# K shot Model using GPT2 

In [1]:
import pandas as pd
from transformers import GPT2Tokenizer, GPT2ForSequenceClassification
import torch
from torch.utils.data import DataLoader, Dataset
from sklearn.model_selection import train_test_split
from sklearn.metrics import accuracy_score

# Load the dataset from the Excel file
file_path = 'dataset.xlsx'
df = pd.read_excel(file_path, engine='openpyxl')
sentences = df.iloc[:, 0].tolist()
labels = df.iloc[:, 1].tolist()
labels2 = []
for label in labels:
    if label == 'a1':
        labels2.append(0)
    if label == 'a2':
        labels2.append(1)
    if label == 'a3':
        labels2.append(2)
    if label == 'a4':
        labels2.append(3)
    if label == 'a5':
        labels2.append(4)
labels = labels2

In [2]:
# Split the dataset into train and test sets (in the ratio 4:1)
train_sentences, test_sentences, train_labels, test_labels = train_test_split(sentences, labels, test_size=0.1, random_state=1)

# Define the N-way K-shot dataset
class FewShotDataset(Dataset):
    def __init__(self, sentences, labels, tokenizer, n_shot=5):
        self.sentences = sentences
        self.labels = labels
        self.tokenizer = tokenizer
        # self.n_shot = n_shot
        

    def __len__(self):
        return len(self.sentences)

    def __getitem__(self, idx) -> tuple[torch.tensor, torch.tensor, torch.tensor, torch.tensor]:
        sentence = self.sentences[idx]
        label = self.labels[idx]

        # Check if the sentence is a string; if not, convert it to string
        if not isinstance(sentence, str):
            sentence = str(sentence)

        # Encode the sentence and handle possible exceptions
        encoded_sentence = self.tokenizer.encode(sentence, add_special_tokens=True)
        # print(encoded_sentence)
        return torch.tensor(encoded_sentence), torch.tensor(label)  # Assuming selected_positives and selected_negatives are not used in your current implementation
    

In [3]:
# Load pre-trained GPT-2 model and tokenizer (smaller version) and add a padding token
tokenizer = GPT2Tokenizer.from_pretrained('gpt2')
tokenizer.add_special_tokens({'pad_token': '[PAD]'}) # Add a [PAD] token to the vocabulary (for padding) which may be used by the tokenizer to encode sequences with different lengths

model = GPT2ForSequenceClassification.from_pretrained('gpt2', num_labels=5)
# Initialize your model and optimizer
optimizer = torch.optim.AdamW(model.parameters(), lr=1e-5)
device = torch.device("cuda" if torch.cuda.is_available() else "cpu")
model.to(device)


Some weights of GPT2ForSequenceClassification were not initialized from the model checkpoint at gpt2 and are newly initialized: ['score.weight']
You should probably TRAIN this model on a down-stream task to be able to use it for predictions and inference.

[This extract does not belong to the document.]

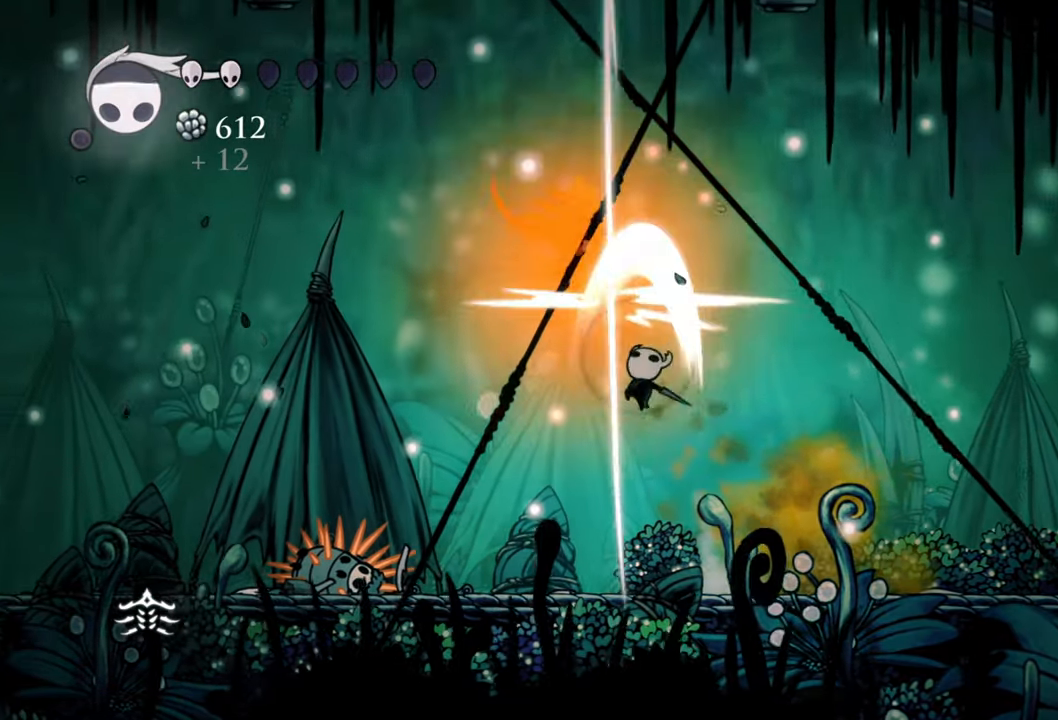
{"buttons": ["A", "DPAD_LEFT"], "events": [[100, "DPAD_LEFT", "up"], [100, "DPAD_UP", "up"], [120, "X", "up"], [380, "DPAD_LEFT", "down"], [460, "A", "down"]]}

GPT2ForSequenceClassification(
  (transformer): GPT2Model(
    (wte): Embedding(50257, 768)
    (wpe): Embedding(1024, 768)
    (drop): Dropout(p=0.1, inplace=False)
    (h): ModuleList(
      (0-11): 12 x GPT2Block(
        (ln_1): LayerNorm((768,), eps=1e-05, elementwise_affine=True)
        (attn): GPT2Attention(
          (c_attn): Conv1D()
          (c_proj): Conv1D()
          (attn_dropout): Dropout(p=0.1, inplace=False)
          (resid_dropout): Dropout(p=0.1, inplace=False)
        )
        (ln_2): LayerNorm((768,), eps=1e-05, elementwise_affine=True)
        (mlp): GPT2MLP(
          (c_fc): Conv1D()
          (c_proj): Conv1D()
          (act): NewGELUActivation()
          (dropout): Dropout(p=0.1, inplace=False)
        )
      )
    )
    (ln_f): LayerNorm((768,), eps=1e-05, elementwise_affine=True)
  )
  (score): Linear(in_features=768, out_features=5, bias=False)
)

In [6]:
# Prepare the train and test datasets and dataloaders
train_dataset = FewShotDataset(train_sentences, train_labels, tokenizer, n_shot=5)
test_dataset = FewShotDataset(test_sentences, test_labels, tokenizer, n_shot=5)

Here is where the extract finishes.